* _Problem set_
**a.** Decide whether each statement below agrees with the closing-arguments excerpt. Answer yes or no for each, quoting the exact words of the excerpt that decide it.
(i) The House managers' closing speeches lasted about three hours.
(ii) Chris Cannon attended most of the trial.
(iii) Bob Barr quoted Martin Luther King Jr.
**b.** Rewrite the part of the records that opens at their start and closes with the line containing "позволяет использовать его", replacing every "использования" with "нанесения" and keeping everything else the same. Give only those lines, and leave the pictures out.

* _Text excerpt_
-*-

The House managers decide, mysteriously, that all 13 of them should give closing arguments. This baker’s dozen of speeches stretches over three excruciating hours and is unbelievably disorganized. The managers spend a lot of time congratulating each other on their courage (risking political careers for conscience, etc.). They do much invoking of wives and children and trotting out of “average” Americans: The third-grader who can’t believe the president lied, the student at Mother Mercy High School who believes the president disgraced the office, the Stanleys of Ohio who believe he must be convicted, the Eritrean immigrant in Atlanta who believes the trial proves the strength of American democracy. The managers’ underlying arguments–no man is above the law, perjury is a high crime–occasionally peek through the cant and the chaos.

The pecking presentation, which allows each manager to indulge himself for 10 to 15 minutes, turns them into self-parodies. Awkward Manager Chris Cannon, who’s been absent for most of the trial, spends his 10 minutes speaking so fast and so nervously that I’m not sure anyone understands what he says. Excitable Manager George Gekas outdoes himself with a shouting, hysterical display culminating a Brando-like cry of, “The polls! The polls! The polls!” Down-home Manager Lindsey Graham is folksy to the point of irritation. Feisty Manager James Rogan is even more aggressive than usual. And wise Manager Henry Hyde raids all of Bartlett’s to come up with quotes from Charles de Gaulle, The Decline and Fall of the Roman Empire, and the St. Crispin’s Day speech from Henry V, among other citations.

(The only manager who does not seem a self-parody is Bob Barr. He quotes the Eritrean immigrant and Martin Luther King Jr. I bet that’s the last time he gets invited to the Council of Conservative Citizens.)

When the trial finally breaks at 6:30, all my fellow reporters and CNN want to talk about is the Sidney Blumenthal-Christopher Hitchens spat. Some Republicans are seeking a Department of Justice investigation. (See Chatterbox’s voluminous coverage of the Blumenthal-Hitchens story.) Many of my colleagues seem invigorated by the prospect of this. After the opium of the four week trial we all need a little pick-me-up.

-*-

* _Entries provided_
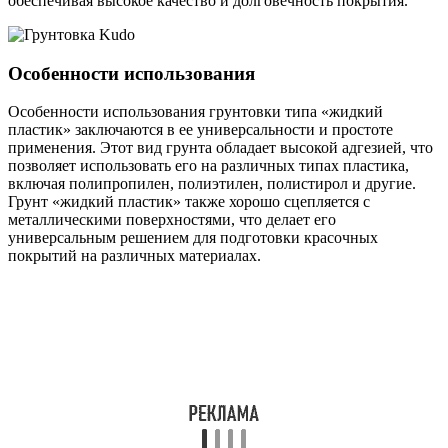
обеспечивая высокое качество и долговечность покрытия.
Особенности использования
Особенности использования грунтовки типа «жидкий
пластик» заключаются в ее универсальности и простоте
применения. Этот вид грунта обладает высокой адгезией, что
позволяет использовать его на различных типах пластика,
включая полипропилен, полиэтилен, полистирол и другие.
Грунт «жидкий пластик» также хорошо сцепляется с
металлическими поверхностями, что делает его
универсальным решением для подготовки красочных
покрытий на различных материалах.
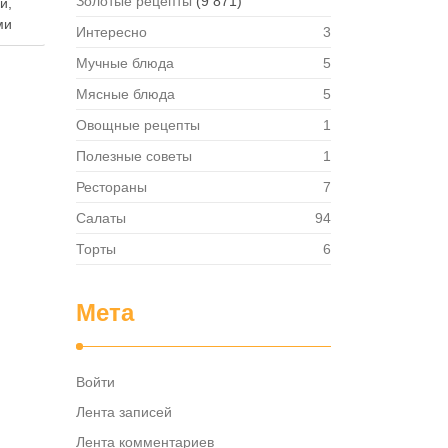
Золотые рецепты
(9 871)
й,
ми
Интересно
3
Мучные блюда
5
т
Мясные блюда
5
Овощные рецепты
1
я.
ствий
Полезные советы
1
Рестораны
7
боту
Салаты
94
ть …
Торты
6
Мета
Войти
Лента записей
Лента комментариев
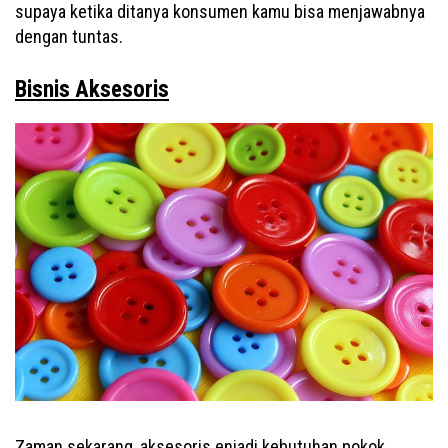
supaya ketika ditanya konsumen kamu bisa menjawabnya
dengan tuntas.
Bisnis Aksesoris
Zaman sekarang, aksesoris enjadi kebutuhan pokok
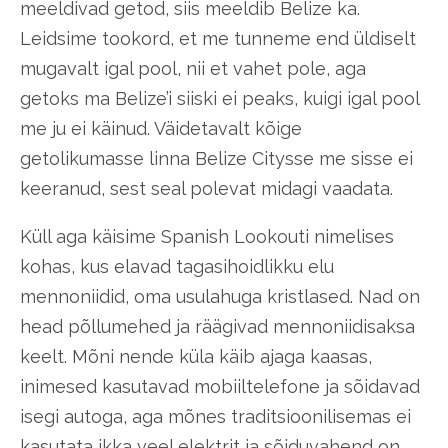
meeldivad getod, siis meeldib Belize ka.
Leidsime tookord, et me tunneme end üldiselt
mugavalt igal pool, nii et vahet pole, aga
getoks ma Belize’i siiski ei peaks, kuigi igal pool
me ju ei käinud. Väidetavalt kõige
getolikumasse linna Belize Citysse me sisse ei
keeranud, sest seal polevat midagi vaadata.
Küll aga käisime Spanish Lookouti nimelises
kohas, kus elavad tagasihoidlikku elu
mennoniidid, oma usulahuga kristlased. Nad on
head põllumehed ja räägivad mennoniidisaksa
keelt. Mõni nende küla käib ajaga kaasas,
inimesed kasutavad mobiiltelefone ja sõidavad
isegi autoga, aga mõnes traditsioonilisemas ei
kasutata ikka veel elektrit ja sõiduvahend on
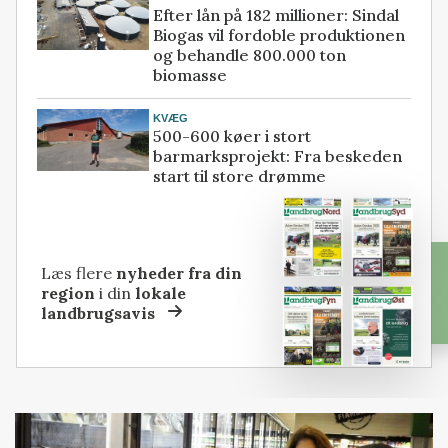
Efter lån på 182 millioner: Sindal
Biogas vil fordoble produktionen
og behandle 800.000 ton
biomasse
KVÆG
500-600 køer i stort
barmarksprojekt: Fra beskeden
start til store drømme
Læs flere
nyheder fra din
region
i din
lokale
landbrugsavis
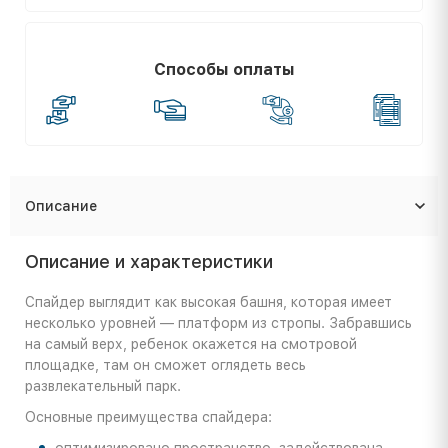
Способы оплаты
Описание
Описание и характеристики
Спайдер выглядит как высокая башня, которая имеет
несколько уровней — платформ из стропы. Забравшись
на самый верх, ребенок окажется на смотровой
площадке, там он сможет оглядеть весь
развлекательный парк.
Основные преимущества спайдера:
оптимизировано пространство, задействована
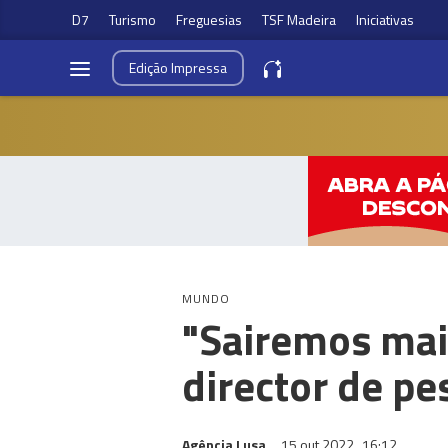
D7
Turismo
Freguesias
TSF Madeira
Iniciativas
Edição
Impressa
MUNDO
"Sairemos mais
director de pe
Agência Lusa
15 out 2022
16:12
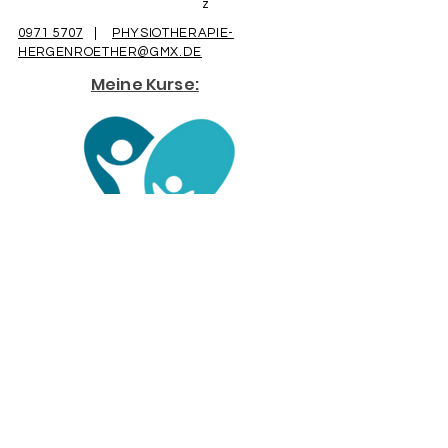
z
0971 5707
|
PHYSIOTHERAPIE-
HERGENROETHER@GMX.DE
Meine Kurse:
Unser Partner:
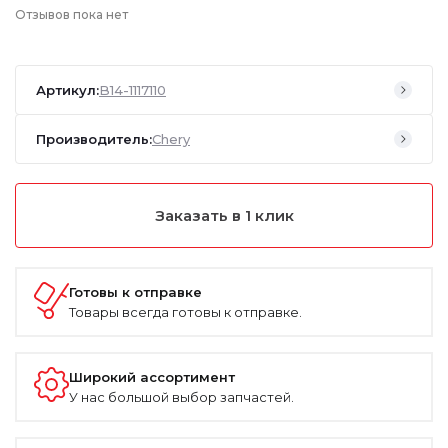
Отзывов пока нет
Артикул:
B14-1117110
Производитель:
Chery
Заказать в 1 клик
Готовы к отправке
Товары всегда готовы к отправке.
Широкий ассортимент
У нас большой выбор запчастей.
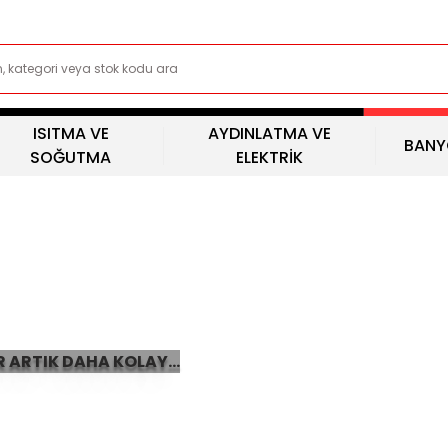
ISITMA VE
AYDINLATMA VE
BANY
SOĞUTMA
ELEKTRİK
 ARTIK DAHA KOLAY...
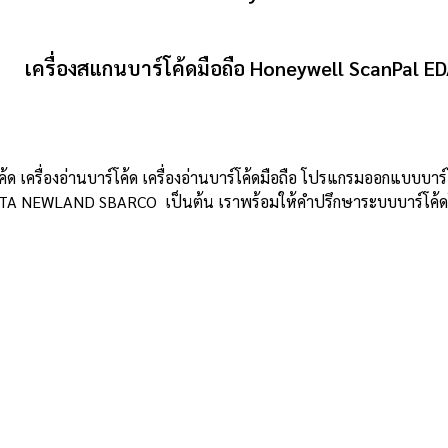
เครื่องสแกนบาร์โค้ดมือถือ Honeywell ScanPal E
โค้ด เครื่องอ่านบาร์โค้ด เครื่องอ่านบาร์โค้ดมือถือ โปรแกรมออกแบบบาร์โ
TA NEWLAND SBARCO เป็นต้น เราพร้อมให้คำปรึกษาระบบบาร์โค้ดโดยผ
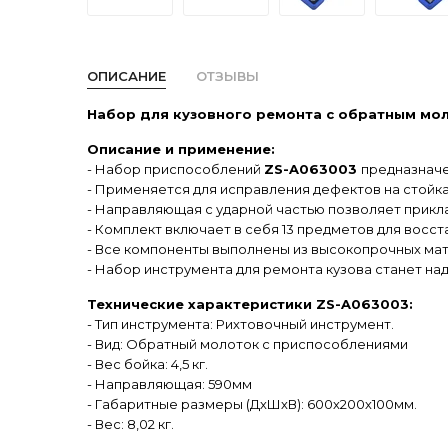
ОПИСАНИЕ
ОТЗЫВЫ
Набор для кузовного ремонта с обратным мол
Описание и применение:
- Набор приспособлений
ZS-A063003
предназначе
- Применяется для исправления дефектов на стойках
- Направляющая с ударной частью позволяет прикл
- Комплект включает в себя 13 предметов для восс
- Все компоненты выполнены из высокопрочных мат
- Набор инструмента для ремонта кузова станет н
Технические характеристики ZS-A063003:
- Тип инструмента: Рихтовочный инструмент.
- Вид: Обратный молоток с приспособлениями
- Вес бойка: 4,5 кг.
- Направляющая: 590мм
- Габаритные размеры (ДхШхВ): 600х200х100мм.
- Вес: 8,02 кг.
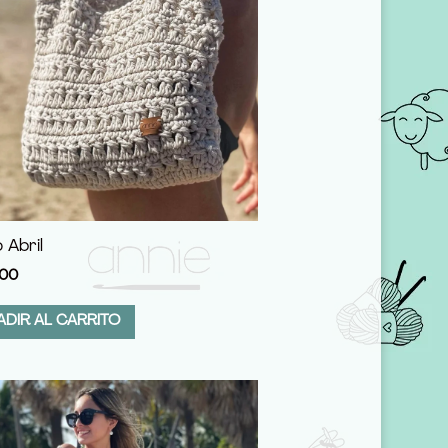
 Abril
00
ADIR AL CARRITO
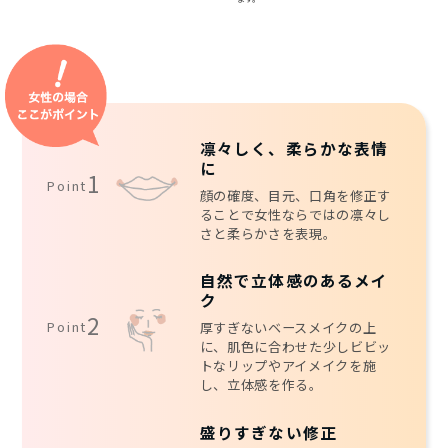
凛々しく、柔らかな表情
に
1
Point
顔の確度、目元、口角を修正す
ることで女性ならではの凛々し
さと柔らかさを表現。
自然で立体感のあるメイ
ク
2
Point
厚すぎないベースメイクの上
に、肌色に合わせた少しビビッ
トなリップやアイメイクを施
し、立体感を作る。
盛りすぎない修正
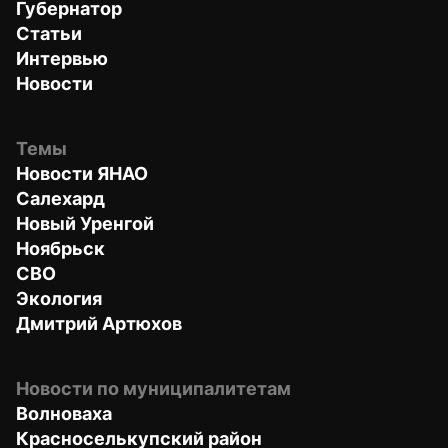
Губернатор
Статьи
Интервью
Новости
Темы
Новости ЯНАО
Салехард
Новый Уренгой
Ноябрьск
СВО
Экология
Дмитрий Артюхов
Новости по муниципалитетам
Волноваха
Красноселькупский район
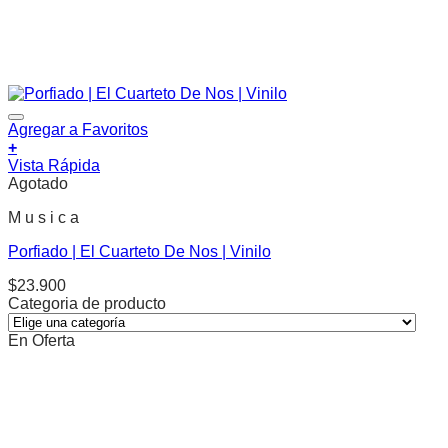
Agregar a Favoritos
+
Vista Rápida
Agotado
M u s i c a
Porfiado | El Cuarteto De Nos | Vinilo
$
23.900
Categoria de producto
En Oferta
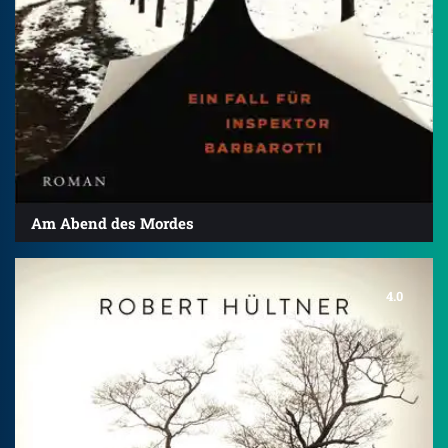
Am Abend des Mordes
4.0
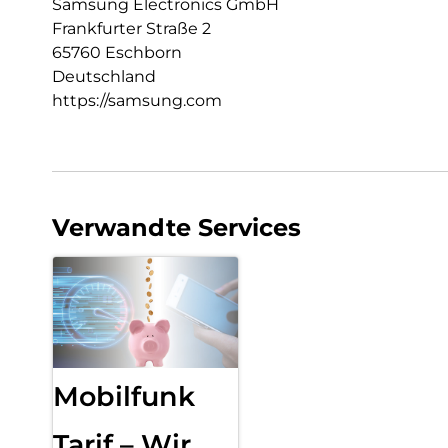
Samsung Electronics GmbH
Frankfurter Straße 2
65760 Eschborn
Deutschland
https://samsung.com
Verwandte Services
Mobilfunk
Tarif – Wir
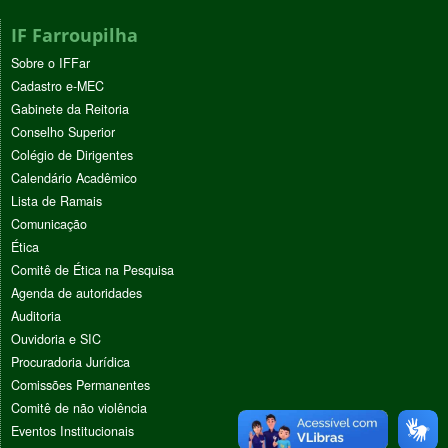
IF Farroupilha
Sobre o IFFar
Cadastro e-MEC
Gabinete da Reitoria
Conselho Superior
Colégio de Dirigentes
Calendário Acadêmico
Lista de Ramais
Comunicação
Ética
Comitê de Ética na Pesquisa
Agenda de autoridades
Auditoria
Ouvidoria e SIC
Procuradoria Jurídica
Comissões Permanentes
Comitê de não violência
Eventos Institucionais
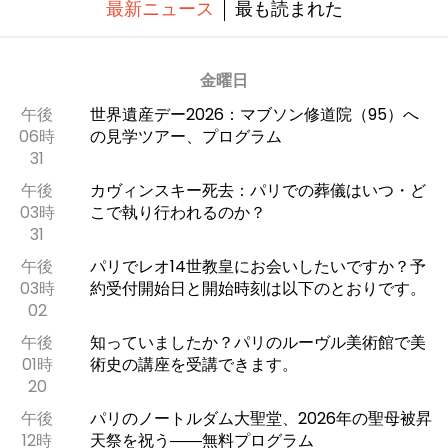
最新ニュース
最も読まれた
金曜日
午後
世界遺産デー2026：マブソン修道院（95）へ
06時
の見学ツアー、プログラム
31
午後
カヴィンスキー死去：パリでの葬儀はいつ・ど
03時
こで執り行われるのか？
31
午後
パリでレオ14世教皇にお会いしたいですか？予
03時
約受付開始日と開始時刻は以下のとおりです。
02
午後
知っていましたか？パリのルーヴル美術館で美
01時
術史の講座を受講できます。
20
午後
パリのノートルダム大聖堂、2026年の聖母被昇
12時
天祭を祝う――無料プログラム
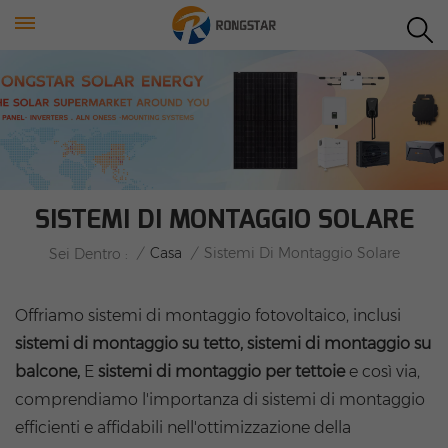
SISTEMI DI MONTAGGIO SOLARE
/
Casa
/
Sistemi Di Montaggio Solare
Sei Dentro :
Offriamo sistemi di montaggio fotovoltaico, inclusi
sistemi di montaggio su tetto, sistemi di montaggio su
balcone,
E
sistemi di montaggio per tettoie
e così via,
comprendiamo l'importanza di sistemi di montaggio
efficienti e affidabili nell'ottimizzazione della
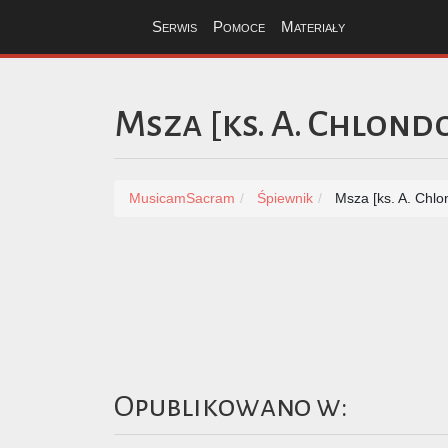
Serwis
Pomoce
Materiały
Msza [ks. A. Chlond
MusicamSacram
Śpiewnik
Msza [ks. A. Chl
Opublikowano w:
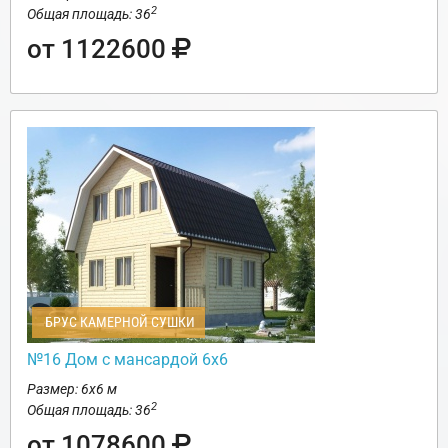
2
Общая площадь: 36
от 1122600
БРУС КАМЕРНОЙ СУШКИ
№16 Дом с мансардой 6х6
Размер: 6х6 м
2
Общая площадь: 36
от 1078600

-*-

* _Responses_
**a.**
(i) Yes: "This baker’s dozen of speeches stretches over three excruciating hours"
(ii) No: "who’s been absent for most of the trial"
(iii) Yes: "He quotes the Eritrean immigrant and Martin Luther King Jr."

**b.**
обеспечивая высокое качество и долговечность покрытия.
Особенности нанесения
Особенности нанесения грунтовки типа «жидкий
пластик» заключаются в ее универсальности и простоте
применения. Этот вид грунта обладает высокой адгезией, что
позволяет использовать его на различных типах пластика,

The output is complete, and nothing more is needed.